[Collected data]
--------
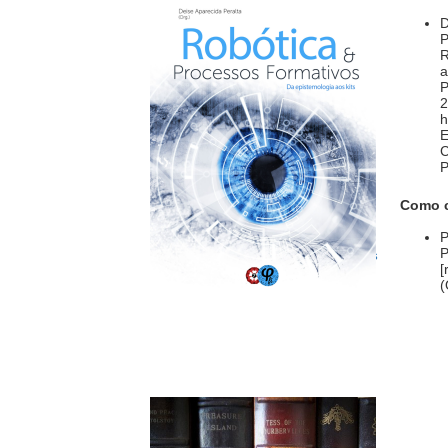
P
R
a
P
2
h
E
C
P
Robotica e Processos
Como ci
Formativos da epistemologia
aos kits
P
P
Robotica educacional e as
[
"competições"
(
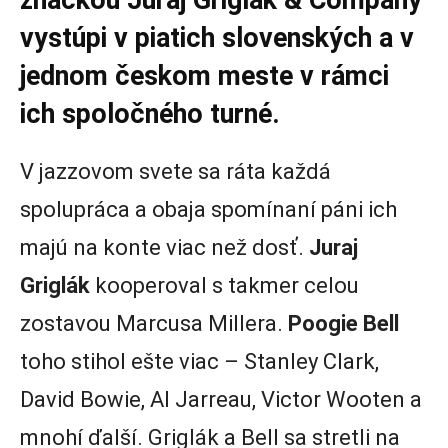
značkou Juraj Griglák & Company
vystúpi v piatich slovenských a v
jednom českom meste v rámci
ich spoločného turné.
V jazzovom svete sa ráta každá
spolupráca a obaja spomínaní páni ich
majú na konte viac než dosť.
Juraj
Griglák
kooperoval s takmer celou
zostavou Marcusa Millera.
Poogie Bell
toho stihol ešte viac – Stanley Clark,
David Bowie, Al Jarreau, Victor Wooten a
mnohí ďalší. Griglák a Bell sa stretli na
--------
◆ Work instructions: Could you rewrite the text of the listing with "páni" replaced by "hudobníci" and everything else unchanged, leaving out the pictures?

◆ Output of the exercise:
P
R
a
P
2
h
E
C
P
Robotica e Processos
Como ci
Formativos da epistemologia
aos kits
P
P
Robotica educacional e as
[
"competições"
(
značkou Juraj Griglák & Company
vystúpi v piatich slovenských a v
jednom českom meste v rámci
ich spoločného turné.
V jazzovom svete sa ráta každá
spolupráca a obaja spomínaní hudobníci ich
majú na konte viac než dosť.
Juraj
Griglák
kooperoval s takmer celou
zostavou Marcusa Millera.
Poogie Bell
toho stihol ešte viac – Stanley Clark,
David Bowie, Al Jarreau, Victor Wooten a
mnohí ďalší. Griglák a Bell sa stretli na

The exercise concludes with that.